GRANDE piazza

GRANDE piazza
sulla Via Grande
 

Cenni storici
Fu realizzata nel 1577 con la costruzione della nuova città medicea e in origine si estendeva dal Duomo al Municipio. In precedenza da qui passavano antiche vie (indicazione del 1535: la strada che va dalla porta della Terra fino alla fonte e quella che va da detta porta a Santa Giulia). Fin dal 1594 si chiamò piazza d'Arme, perché vi si tenevano le esercitazioni militari e comprese anche le due piccole piazze della Dogana e della Comunità (che fino al 1946 si chiamarono piazza Anna di Francia, in onore della moglie di Amedeo d'Aosta, e piazza Maria del Belgio) e fino al 1930 comprese anche il largo Duomo. Durante l'occupazione francese, dal 1808 al 1813, si chiamò piazza Napoleone e nel 1878 piazza Vittorio Emanuele, ma fu sempre chiamata popolarmente piazza Grande. Con l'abolizione della monarchia, il 10 giugno 1946 la piazza assunse il nome attuale e fu ristretta alle dimensioni attuali con la costruzione nel 1952 del Palazzo Grande, al centro della piazza, dove in precedenza e fin dal 1892 era situato il monumento equestre a Vittorio Emanuele II, opera di Augusto Rivalta e oggi in piazza Unità d'Italia.

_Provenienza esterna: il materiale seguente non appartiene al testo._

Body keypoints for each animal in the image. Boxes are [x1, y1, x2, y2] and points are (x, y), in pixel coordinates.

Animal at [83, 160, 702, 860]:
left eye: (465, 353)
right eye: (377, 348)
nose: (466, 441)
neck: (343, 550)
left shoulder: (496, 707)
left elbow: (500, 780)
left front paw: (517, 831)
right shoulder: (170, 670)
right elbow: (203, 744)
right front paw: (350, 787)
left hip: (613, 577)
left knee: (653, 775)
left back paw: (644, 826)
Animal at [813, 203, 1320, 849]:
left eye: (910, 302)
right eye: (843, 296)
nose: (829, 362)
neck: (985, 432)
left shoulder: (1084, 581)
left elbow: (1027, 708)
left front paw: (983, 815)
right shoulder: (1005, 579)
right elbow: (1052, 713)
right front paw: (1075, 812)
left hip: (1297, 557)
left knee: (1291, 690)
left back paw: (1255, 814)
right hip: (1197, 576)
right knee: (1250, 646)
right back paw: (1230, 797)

Presso il portico della Gran Guardia si trovavano le "fontine di piazza d'arme", quattro piccoli getti detti anche "fonti dei barili". Agli angoli centrali della piazza furono realizzati da Alessandro Pieroni quattro portici, dei quali due si chiamarono sempre portico della Gran Guardia (quello di sud-est, con riferimento al corpo di guardia stanziato nell'edificio militare qui situato; anche l'angolo stesso della piazza si chiamò Gran Guardia, fin da prima del 1600) e portico del Diacciaio (quello di sud-ovest, con riferimento al commercio del ghiaccio che si faceva sotto di essa; anche la locanda che si trovava sotto il portico e l'angolo stesso della piazza si chiamarono Diacciaio), mentre gli altri due ebbero vari nomi: uno si chiamò portico della Fonte o del Mèngoli o degli Sproni (quello di nord-est, è l'unico sopravvissuto alle distruzioni della seconda guerra mondiale e oggi si chiama portico del Pieroni; gli Sproni erano la famiglia a cui apparteneva l'immobile), l'altro portico del Cacialli o dello Strambi (quello di nord-ovest). Sotto il portico del Diacciaio si tenne da prima del 1656 la Tromba, cioè l'asta pubblica dove si vendevano anche le prede di guerra. I proventi andavano per un terzo dell'un per cento alla Comunità, i due addetti erano dipendenti comunitativi ed erano chiamati trombi o trombetti.